→ **YOUR TASK**:
Reproduce verbatim the lines of the data below, starting with the line that contains "75%, 100% capacity)" and continuing through the end of the data.
***** AVAILABLE RECORDS
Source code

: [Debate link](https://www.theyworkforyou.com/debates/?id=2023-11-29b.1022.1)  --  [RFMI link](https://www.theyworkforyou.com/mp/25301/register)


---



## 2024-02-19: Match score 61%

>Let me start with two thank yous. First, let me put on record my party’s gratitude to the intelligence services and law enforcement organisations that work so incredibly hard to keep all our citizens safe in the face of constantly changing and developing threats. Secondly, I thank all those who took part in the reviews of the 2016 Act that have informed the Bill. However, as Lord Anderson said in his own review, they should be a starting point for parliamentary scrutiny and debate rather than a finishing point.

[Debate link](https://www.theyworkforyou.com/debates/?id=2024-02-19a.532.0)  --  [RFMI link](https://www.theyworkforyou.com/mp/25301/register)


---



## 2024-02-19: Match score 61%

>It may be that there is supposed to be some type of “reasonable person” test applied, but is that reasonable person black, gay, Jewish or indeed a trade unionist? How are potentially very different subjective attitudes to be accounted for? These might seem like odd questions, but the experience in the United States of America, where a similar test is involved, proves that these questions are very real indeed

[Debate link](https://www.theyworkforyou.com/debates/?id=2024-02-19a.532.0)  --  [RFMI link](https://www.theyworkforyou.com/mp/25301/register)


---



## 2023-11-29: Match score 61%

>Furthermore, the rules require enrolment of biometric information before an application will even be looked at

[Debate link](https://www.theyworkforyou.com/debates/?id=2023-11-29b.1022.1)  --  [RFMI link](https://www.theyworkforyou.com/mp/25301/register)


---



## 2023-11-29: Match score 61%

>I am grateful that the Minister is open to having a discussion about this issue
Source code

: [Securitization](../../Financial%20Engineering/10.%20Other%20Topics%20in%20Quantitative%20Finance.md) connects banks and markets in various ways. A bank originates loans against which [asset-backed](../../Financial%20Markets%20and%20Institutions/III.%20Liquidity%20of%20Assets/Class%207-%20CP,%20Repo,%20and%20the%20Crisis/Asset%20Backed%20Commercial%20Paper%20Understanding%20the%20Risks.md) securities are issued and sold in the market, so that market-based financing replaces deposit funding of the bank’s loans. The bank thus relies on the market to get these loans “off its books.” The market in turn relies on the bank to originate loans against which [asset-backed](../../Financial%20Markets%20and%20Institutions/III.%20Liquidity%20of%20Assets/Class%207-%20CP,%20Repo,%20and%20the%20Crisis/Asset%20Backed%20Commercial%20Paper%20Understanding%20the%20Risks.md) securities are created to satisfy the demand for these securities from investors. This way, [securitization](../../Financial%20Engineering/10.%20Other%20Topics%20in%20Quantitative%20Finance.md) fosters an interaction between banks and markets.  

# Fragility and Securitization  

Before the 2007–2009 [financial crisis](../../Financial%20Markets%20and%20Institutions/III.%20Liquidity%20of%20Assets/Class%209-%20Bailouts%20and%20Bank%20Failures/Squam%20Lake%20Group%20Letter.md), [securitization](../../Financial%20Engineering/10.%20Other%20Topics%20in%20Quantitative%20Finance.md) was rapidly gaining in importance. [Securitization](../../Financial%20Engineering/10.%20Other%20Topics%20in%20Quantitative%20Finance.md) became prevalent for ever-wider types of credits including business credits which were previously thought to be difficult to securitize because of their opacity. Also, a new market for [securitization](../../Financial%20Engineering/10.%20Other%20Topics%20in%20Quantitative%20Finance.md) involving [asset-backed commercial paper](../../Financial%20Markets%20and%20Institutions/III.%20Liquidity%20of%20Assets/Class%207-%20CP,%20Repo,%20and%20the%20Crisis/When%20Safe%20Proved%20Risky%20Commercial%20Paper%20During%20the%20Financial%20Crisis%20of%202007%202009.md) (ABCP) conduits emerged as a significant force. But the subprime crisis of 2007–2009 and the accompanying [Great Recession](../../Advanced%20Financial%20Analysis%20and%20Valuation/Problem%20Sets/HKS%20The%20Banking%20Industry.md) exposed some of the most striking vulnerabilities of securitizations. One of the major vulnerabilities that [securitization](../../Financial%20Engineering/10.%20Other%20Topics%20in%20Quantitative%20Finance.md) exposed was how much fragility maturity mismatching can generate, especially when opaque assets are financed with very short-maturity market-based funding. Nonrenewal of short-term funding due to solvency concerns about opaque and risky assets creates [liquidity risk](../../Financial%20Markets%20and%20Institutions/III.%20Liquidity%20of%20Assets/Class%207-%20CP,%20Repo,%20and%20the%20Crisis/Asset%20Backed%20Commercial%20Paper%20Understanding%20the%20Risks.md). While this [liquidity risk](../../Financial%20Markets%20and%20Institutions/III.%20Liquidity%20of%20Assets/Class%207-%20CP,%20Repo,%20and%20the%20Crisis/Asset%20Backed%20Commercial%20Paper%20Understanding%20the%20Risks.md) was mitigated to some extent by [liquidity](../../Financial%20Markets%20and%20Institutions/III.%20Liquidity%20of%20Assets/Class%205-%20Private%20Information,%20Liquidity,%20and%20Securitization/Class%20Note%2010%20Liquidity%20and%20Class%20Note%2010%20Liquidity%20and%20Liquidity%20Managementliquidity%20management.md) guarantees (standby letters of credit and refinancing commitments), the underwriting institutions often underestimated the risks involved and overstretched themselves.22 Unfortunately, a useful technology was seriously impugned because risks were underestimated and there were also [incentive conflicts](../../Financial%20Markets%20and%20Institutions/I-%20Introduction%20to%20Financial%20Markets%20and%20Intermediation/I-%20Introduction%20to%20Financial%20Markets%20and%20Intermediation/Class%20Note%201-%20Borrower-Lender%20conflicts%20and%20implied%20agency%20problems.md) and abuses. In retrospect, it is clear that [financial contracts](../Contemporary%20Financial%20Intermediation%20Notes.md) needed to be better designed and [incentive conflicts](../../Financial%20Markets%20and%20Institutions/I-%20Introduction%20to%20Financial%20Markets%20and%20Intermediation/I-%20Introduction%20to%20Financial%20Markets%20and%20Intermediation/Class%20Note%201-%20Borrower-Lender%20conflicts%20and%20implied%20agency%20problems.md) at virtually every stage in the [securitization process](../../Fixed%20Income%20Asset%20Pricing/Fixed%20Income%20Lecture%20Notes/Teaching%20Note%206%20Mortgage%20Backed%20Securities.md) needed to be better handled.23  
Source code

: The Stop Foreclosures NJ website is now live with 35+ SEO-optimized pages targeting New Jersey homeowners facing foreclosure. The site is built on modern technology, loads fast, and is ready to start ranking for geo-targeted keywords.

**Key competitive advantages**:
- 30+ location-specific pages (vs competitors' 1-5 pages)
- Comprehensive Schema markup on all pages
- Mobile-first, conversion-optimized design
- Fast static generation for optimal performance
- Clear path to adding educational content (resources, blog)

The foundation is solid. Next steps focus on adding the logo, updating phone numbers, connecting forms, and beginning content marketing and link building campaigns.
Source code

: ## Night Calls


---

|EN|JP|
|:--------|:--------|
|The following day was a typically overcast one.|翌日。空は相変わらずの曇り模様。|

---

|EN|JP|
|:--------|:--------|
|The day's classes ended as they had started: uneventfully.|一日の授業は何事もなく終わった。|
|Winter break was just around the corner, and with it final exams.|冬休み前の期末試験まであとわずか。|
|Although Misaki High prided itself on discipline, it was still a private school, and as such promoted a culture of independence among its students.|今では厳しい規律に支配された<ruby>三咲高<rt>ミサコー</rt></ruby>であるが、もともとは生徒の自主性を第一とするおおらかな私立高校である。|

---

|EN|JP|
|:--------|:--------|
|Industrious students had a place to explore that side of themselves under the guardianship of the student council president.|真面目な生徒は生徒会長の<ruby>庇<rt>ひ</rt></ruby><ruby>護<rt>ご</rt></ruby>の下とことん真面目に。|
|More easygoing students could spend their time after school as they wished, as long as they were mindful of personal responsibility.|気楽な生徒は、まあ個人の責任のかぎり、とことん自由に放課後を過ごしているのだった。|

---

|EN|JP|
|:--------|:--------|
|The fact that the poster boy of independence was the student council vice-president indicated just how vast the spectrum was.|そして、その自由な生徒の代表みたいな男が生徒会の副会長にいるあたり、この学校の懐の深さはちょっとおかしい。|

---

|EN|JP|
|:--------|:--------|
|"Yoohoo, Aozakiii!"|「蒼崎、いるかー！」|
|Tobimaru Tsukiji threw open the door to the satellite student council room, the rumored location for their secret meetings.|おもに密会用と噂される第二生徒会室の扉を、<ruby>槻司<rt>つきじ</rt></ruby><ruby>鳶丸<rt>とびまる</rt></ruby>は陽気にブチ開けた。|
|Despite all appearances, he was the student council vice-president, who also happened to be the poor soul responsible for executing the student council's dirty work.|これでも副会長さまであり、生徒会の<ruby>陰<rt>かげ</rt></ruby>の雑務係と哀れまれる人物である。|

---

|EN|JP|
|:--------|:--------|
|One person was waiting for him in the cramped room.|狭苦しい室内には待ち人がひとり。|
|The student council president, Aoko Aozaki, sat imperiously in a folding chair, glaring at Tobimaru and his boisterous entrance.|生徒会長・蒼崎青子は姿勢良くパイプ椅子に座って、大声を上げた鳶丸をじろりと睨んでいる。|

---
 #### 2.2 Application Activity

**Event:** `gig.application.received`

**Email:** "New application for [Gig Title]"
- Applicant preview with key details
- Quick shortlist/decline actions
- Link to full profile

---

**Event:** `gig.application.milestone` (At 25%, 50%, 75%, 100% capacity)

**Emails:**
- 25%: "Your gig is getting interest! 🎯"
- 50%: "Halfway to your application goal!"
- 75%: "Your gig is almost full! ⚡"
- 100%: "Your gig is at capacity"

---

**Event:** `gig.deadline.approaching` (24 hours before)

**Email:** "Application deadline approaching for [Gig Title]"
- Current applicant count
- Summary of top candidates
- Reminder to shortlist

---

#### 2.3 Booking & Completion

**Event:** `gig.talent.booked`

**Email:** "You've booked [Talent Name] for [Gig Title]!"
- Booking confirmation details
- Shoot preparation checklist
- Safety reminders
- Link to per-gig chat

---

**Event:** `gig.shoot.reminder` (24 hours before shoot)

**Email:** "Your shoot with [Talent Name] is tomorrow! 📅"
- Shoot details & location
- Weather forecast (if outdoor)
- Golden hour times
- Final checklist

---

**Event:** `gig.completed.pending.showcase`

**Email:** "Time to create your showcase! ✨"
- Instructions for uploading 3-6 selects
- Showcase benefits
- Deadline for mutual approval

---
**********
→ **EXERCISE RESPONSE**:
**Event:** `gig.application.milestone` (At 25%, 50%, 75%, 100% capacity)

**Emails:**
- 25%: "Your gig is getting interest! 🎯"
- 50%: "Halfway to your application goal!"
- 75%: "Your gig is almost full! ⚡"
- 100%: "Your gig is at capacity"

---

**Event:** `gig.deadline.approaching` (24 hours before)

**Email:** "Application deadline approaching for [Gig Title]"
- Current applicant count
- Summary of top candidates
- Reminder to shortlist

---

#### 2.3 Booking & Completion

**Event:** `gig.talent.booked`

**Email:** "You've booked [Talent Name] for [Gig Title]!"
- Booking confirmation details
- Shoot preparation checklist
- Safety reminders
- Link to per-gig chat

---

**Event:** `gig.shoot.reminder` (24 hours before shoot)

**Email:** "Your shoot with [Talent Name] is tomorrow! 📅"
- Shoot details & location
- Weather forecast (if outdoor)
- Golden hour times
- Final checklist

---

**Event:** `gig.completed.pending.showcase`

**Email:** "Time to create your showcase! ✨"
- Instructions for uploading 3-6 selects
- Showcase benefits
- Deadline for mutual approval

---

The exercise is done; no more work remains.